In case you were wondering (as I have been wondering) how our president can simply snap his fingers and impose tariffs (of up to 25% on all goods) on imports from Mexico without even informing, let alone getting legal authorization from, Congress, an excellent essay by Scott Anderson and Kathleen Claussen over on Lawfare lays out the relevant legal framework.

The bottom line: while earlier instances of unilateral tariff impositions by the Trump Administration (on goods from China, on all steel and aluminum imports, etc.) were all premised on broad presidential authority granted in various trade-related statutes (e.g.
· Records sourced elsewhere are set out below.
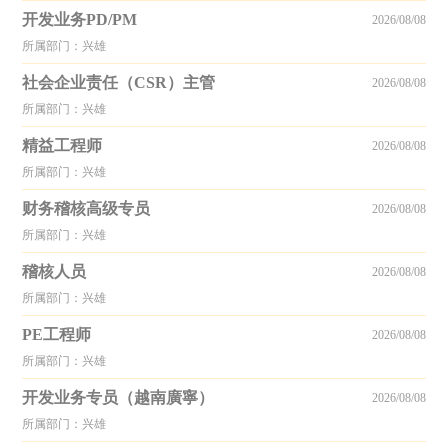
开发业务PD/PM
2026/08/08
所属部门：兴雄
社会企业责任（CSR）主管
2026/08/08
所属部门：兴雄
精益工程师
2026/08/08
所属部门：兴雄
财务稽核高级专员
2026/08/08
所属部门：兴雄
稽核人员
2026/08/08
所属部门：兴雄
PE工程师
2026/08/08
所属部门：兴雄
开发业务专员（越南廣寧）
2026/08/08
所属部门：兴雄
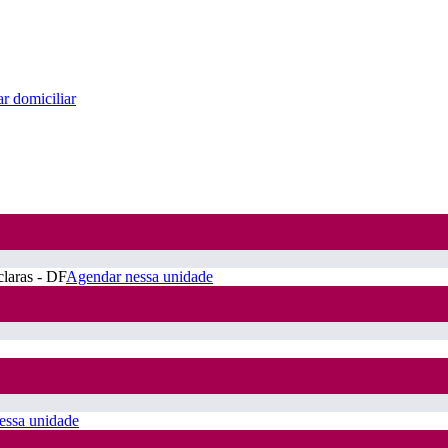
r domiciliar
claras - DF
Agendar nessa unidade
essa unidade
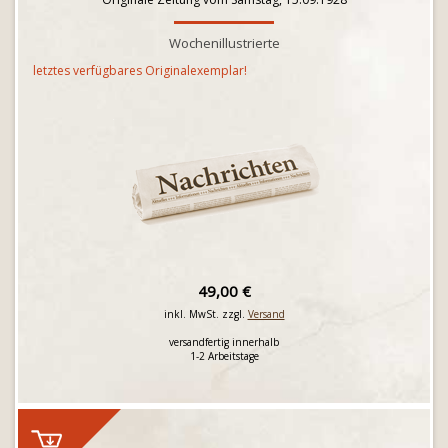
Wochenillustrierte
letztes verfügbares Originalexemplar!
49,00 €
inkl. MwSt. zzgl.
Versand
versandfertig innerhalb
1-2 Arbeitstage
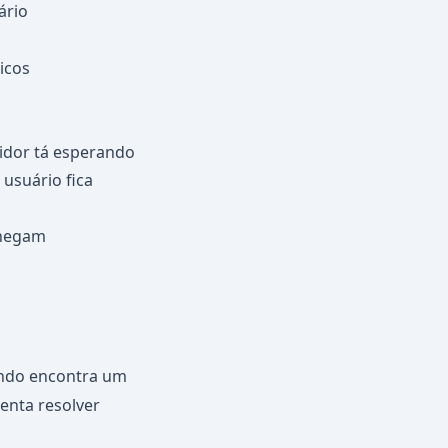
ário
icos
idor tá esperando
usuário fica
chegam
uando encontra um
enta resolver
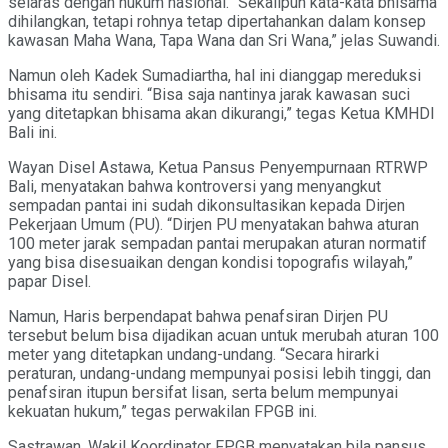
selaras dengan hukum nasional. “Sekalipun kata-kata bhisama
dihilangkan, tetapi rohnya tetap dipertahankan dalam konsep
kawasan Maha Wana, Tapa Wana dan Sri Wana,” jelas Suwandi.
Namun oleh Kadek Sumadiartha, hal ini dianggap mereduksi
bhisama itu sendiri. “Bisa saja nantinya jarak kawasan suci
yang ditetapkan bhisama akan dikurangi,” tegas Ketua KMHDI
Bali ini.
Wayan Disel Astawa, Ketua Pansus Penyempurnaan RTRWP
Bali, menyatakan bahwa kontroversi yang menyangkut
sempadan pantai ini sudah dikonsultasikan kepada Dirjen
Pekerjaan Umum (PU). “Dirjen PU menyatakan bahwa aturan
100 meter jarak sempadan pantai merupakan aturan normatif
yang bisa disesuaikan dengan kondisi topografis wilayah,”
papar Disel.
Namun, Haris berpendapat bahwa penafsiran Dirjen PU
tersebut belum bisa dijadikan acuan untuk merubah aturan 100
meter yang ditetapkan undang-undang. “Secara hirarki
peraturan, undang-undang mempunyai posisi lebih tinggi, dan
penafsiran itupun bersifat lisan, serta belum mempunyai
kekuatan hukum,” tegas perwakilan FPGB ini.
Sastrawan, Wakil Koordinator FPGB menyatakan bila pansus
Section 301 of the 1974 Trade Act), Trump is basing his power to impose the new Mexican tariffs (scheduled to go into effect on June 10) on "the authorities (sic) granted to me by the International Emergency Economic Powers Act (IEEPA)."

The IEEPA [full-text here] kicks in once a national emergency has been declared with respect to an "unusual and extraordinary threat … to the national security, foreign policy, or economy of the United States." The IEEPA then gives the president facing such emergency the power to:

regulate … or prohibit … any … transportation, importation, or exportation of … any property in which any foreign country or a national thereof has any interest … or with respect to any property, subject to the jurisdiction of the United States.

Though the IEEPA has apparently never been invoked before in connection with tariffs on imported goods, more typically being used for the imposition of economic sanctions or for freezing bank accounts, it does appear that such an action would fit within the scope of the statutory authorization (which has, as Anderson and Claussen explain, been given broad readings by the courts in the few cases in which it has been challenged).  The President, you will recall, has declared a national emergency with respect to migrants at our southern border, and though Congress voted to rescind the emergency declaration, Trump vetoed the measure and there were not enough votes to override the veto.

The statute, though, does raise some tricky "delegation doctrine" questions; there are some limits to Congress' power to delegate its law-making functions to others (including members of the Executive Branch), though locating the line which Congress may not cross has proven, over the years, to be an enormously difficult enterprise.

But putting aside the constitutional questions, one has to hope that at some point Congress will return to its senses and re-assert its fundamental law-making powers by either repealing or, perhaps more sensibly, providing for a 15- or 30-day "sunset" provision that will nullify the presidential actions unless during that period Congress approves them via legislation, by majority vote in each chamber. There are certainly times, in the face of true national emergencies, when the Chief Executive has to act quickly and decisively; that is as true for economic warfare as for ordinary on the ground military warfare.  But there is no good reason for allowing the president to entirely avoid the need (and the constitutional requirement) to obtain a majority of each house of Congress in order to declare economic war (or, for that matter, to declare ordinary war).

I suspect that because this issue is now seen as being all about Mr. Trump and is all entangled in the Trump/Anti-Trump miasma, there's probably no chance of any revision in the law until a new Chief Executive is in place. But one can still hope.